(OBJECTIVE): Reproduce the items word for word from the line containing "this 1092×1042 image." through the end of the items, both ends included. Leave out the pictures.

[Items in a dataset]
= = = = = = =

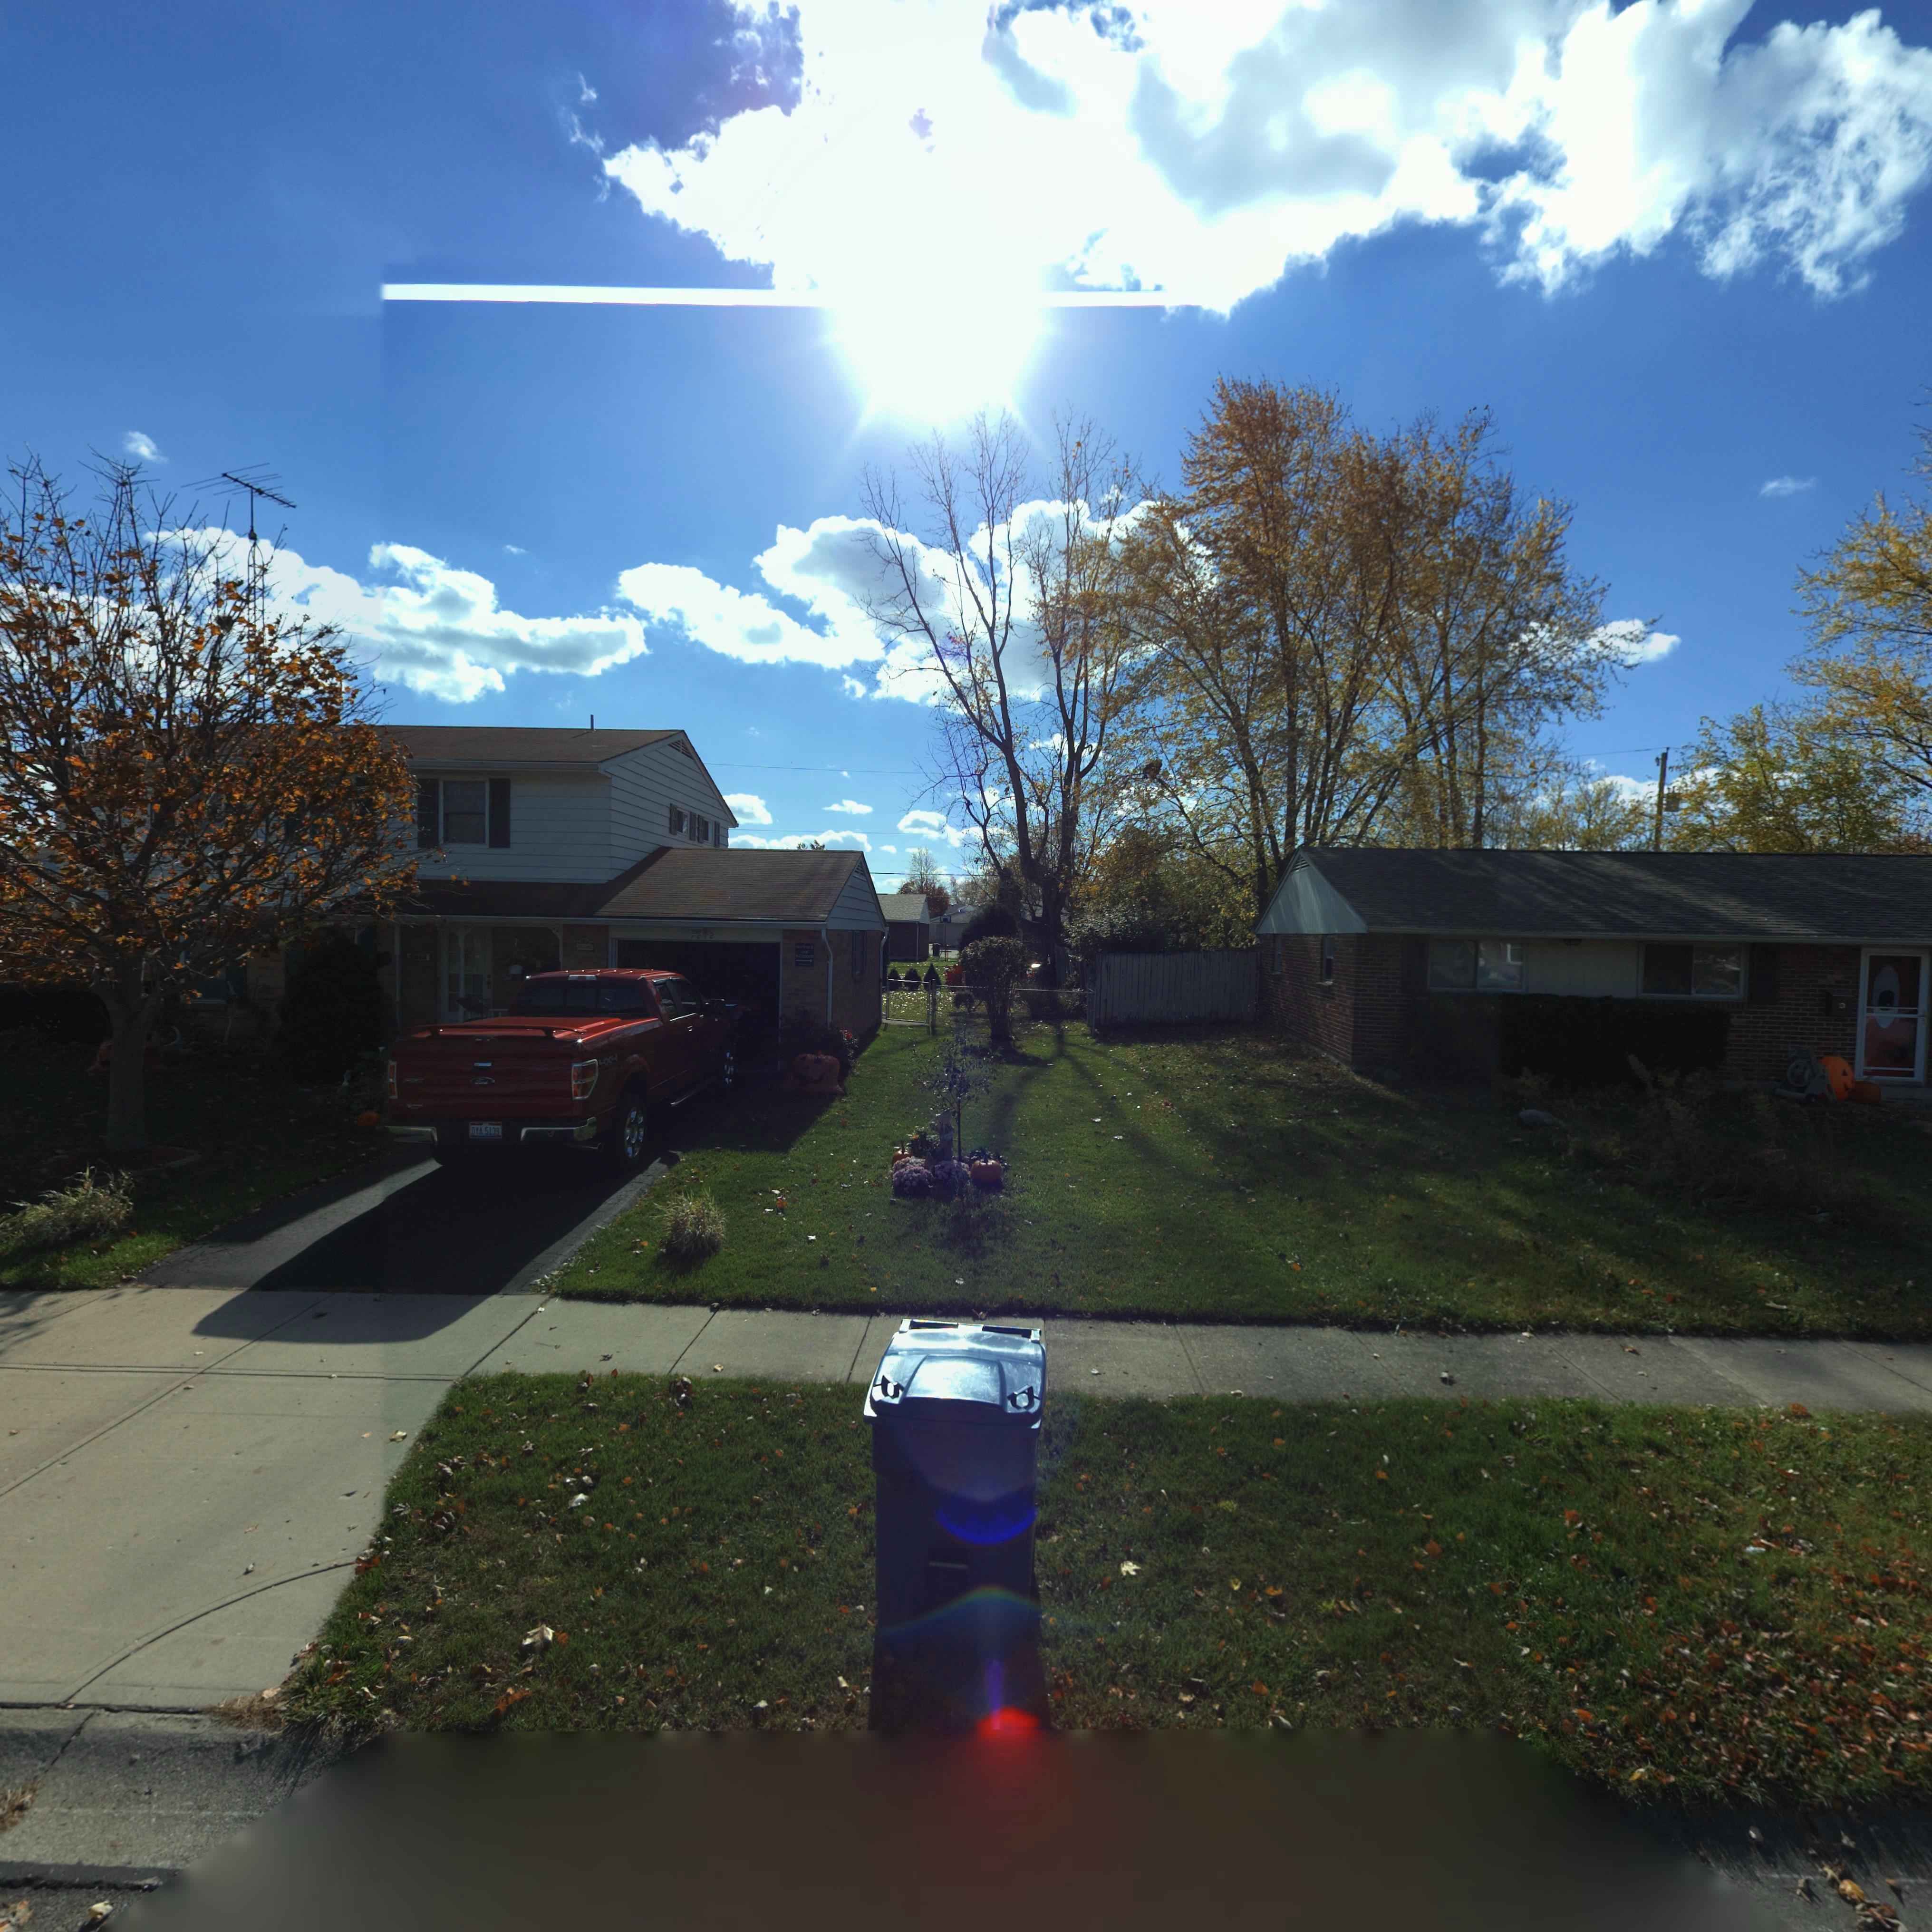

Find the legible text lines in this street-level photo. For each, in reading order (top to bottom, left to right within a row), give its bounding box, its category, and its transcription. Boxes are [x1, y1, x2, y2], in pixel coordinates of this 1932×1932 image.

[703, 931, 715, 940] StreetNumber: 12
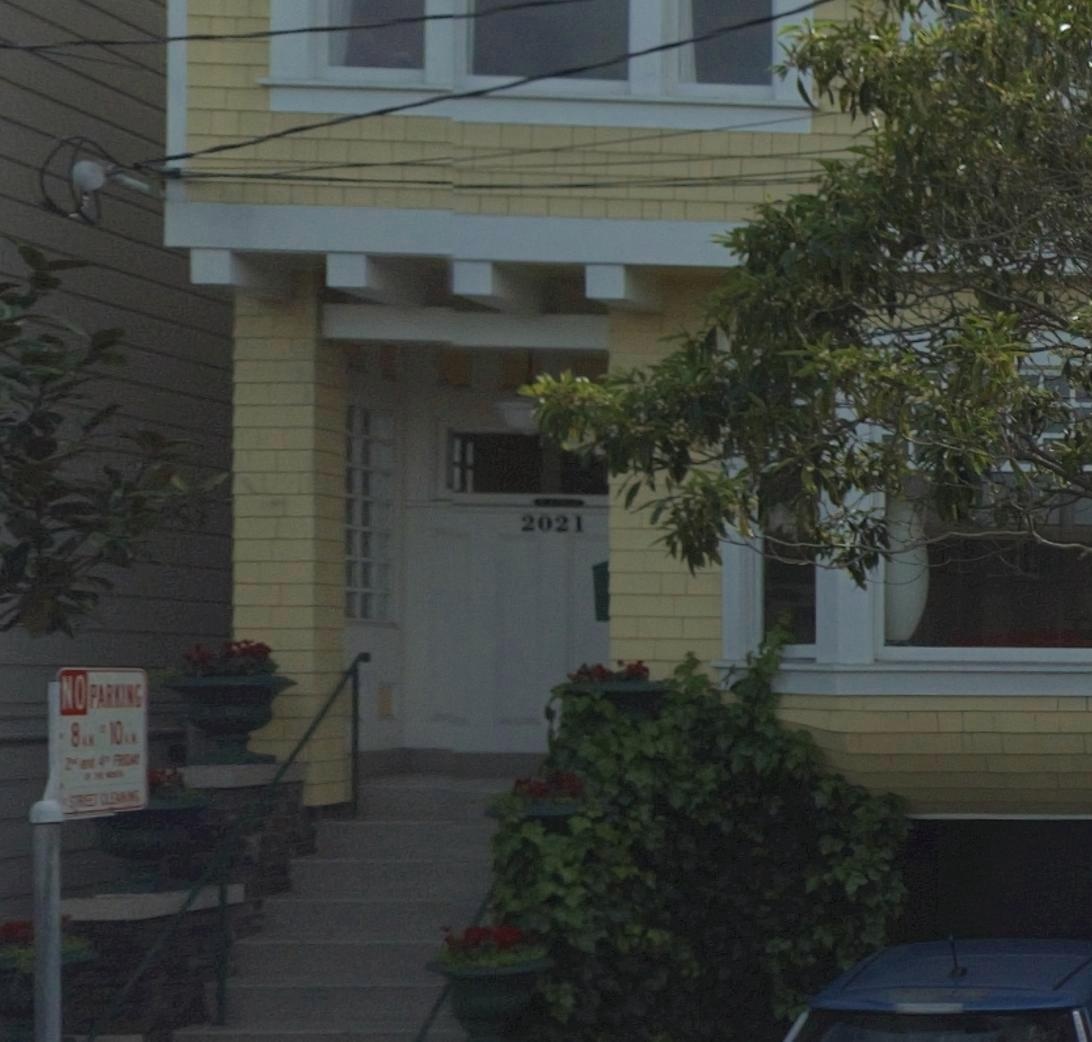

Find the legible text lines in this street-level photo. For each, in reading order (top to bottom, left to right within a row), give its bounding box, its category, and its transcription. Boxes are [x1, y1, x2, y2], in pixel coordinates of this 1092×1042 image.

[519, 512, 585, 534] StreetNumber: 2021
[59, 672, 145, 714] None: NO PARKING
[67, 720, 83, 750] None: 8
[107, 717, 126, 748] None: 10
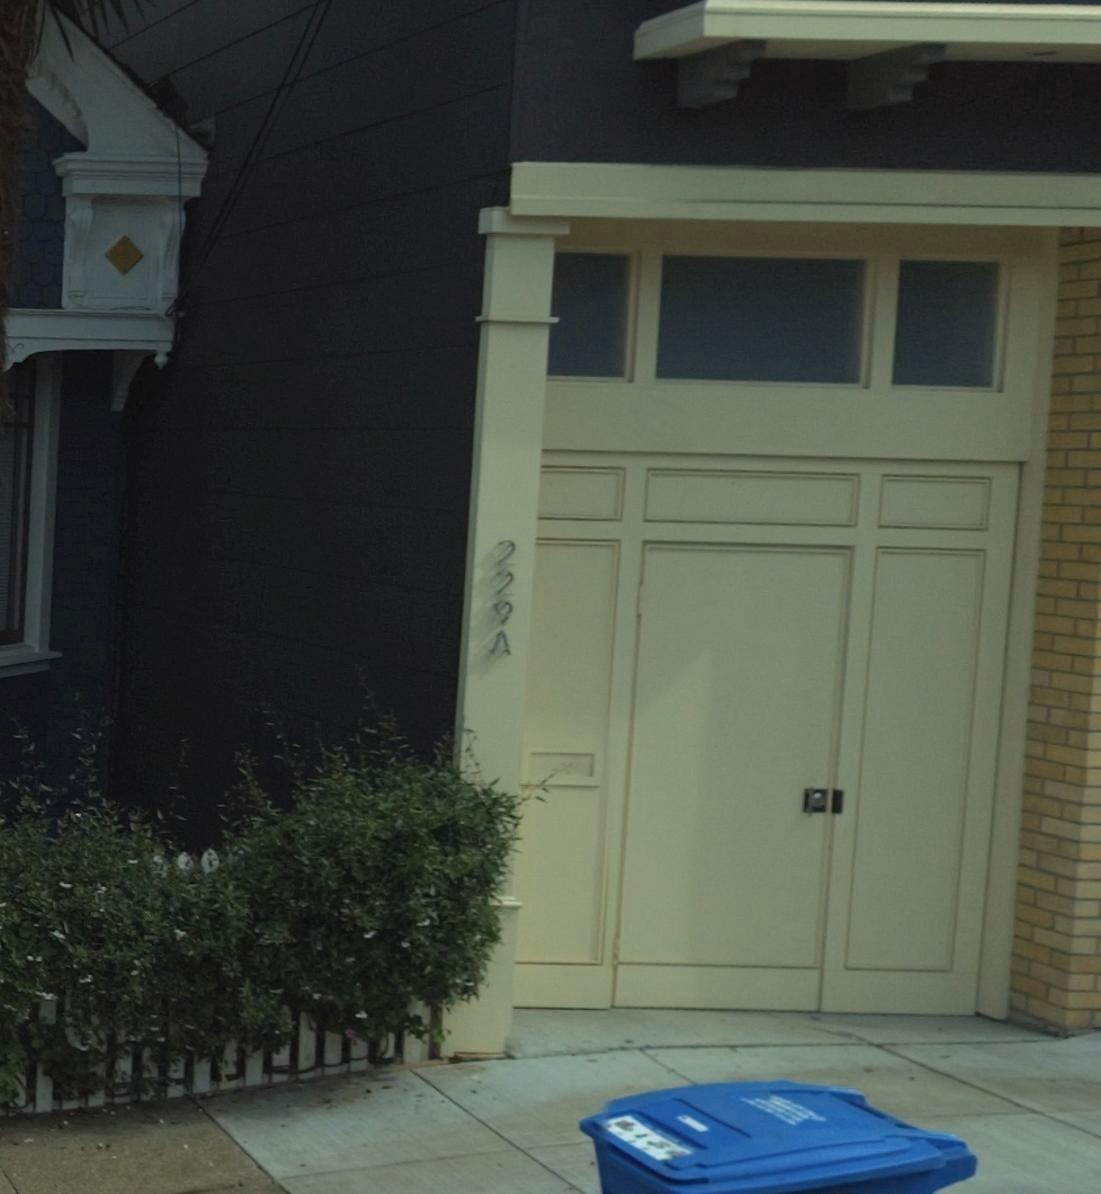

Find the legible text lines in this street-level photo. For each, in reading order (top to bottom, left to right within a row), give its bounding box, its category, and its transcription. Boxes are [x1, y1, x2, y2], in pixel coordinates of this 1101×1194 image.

[487, 536, 517, 658] StreetNumber: 229a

= = = = = = =

(RESULT OF THE TASK):
Find the legible text lines in this street-level photo. For each, in reading order (top to bottom, left to right within a row), give its bounding box, its category, and its transcription. Boxes are [x1, y1, x2, y2], in pixel coordinates of this 1092×1042 image.

[519, 512, 585, 534] StreetNumber: 2021
[59, 672, 145, 714] None: NO PARKING
[67, 720, 83, 750] None: 8
[107, 717, 126, 748] None: 10

Find the legible text lines in this street-level photo. For each, in reading order (top to bottom, left to right within a row), give its bounding box, its category, and its transcription. Boxes are [x1, y1, x2, y2], in pixel coordinates of this 1101×1194 image.

[487, 536, 517, 658] StreetNumber: 229a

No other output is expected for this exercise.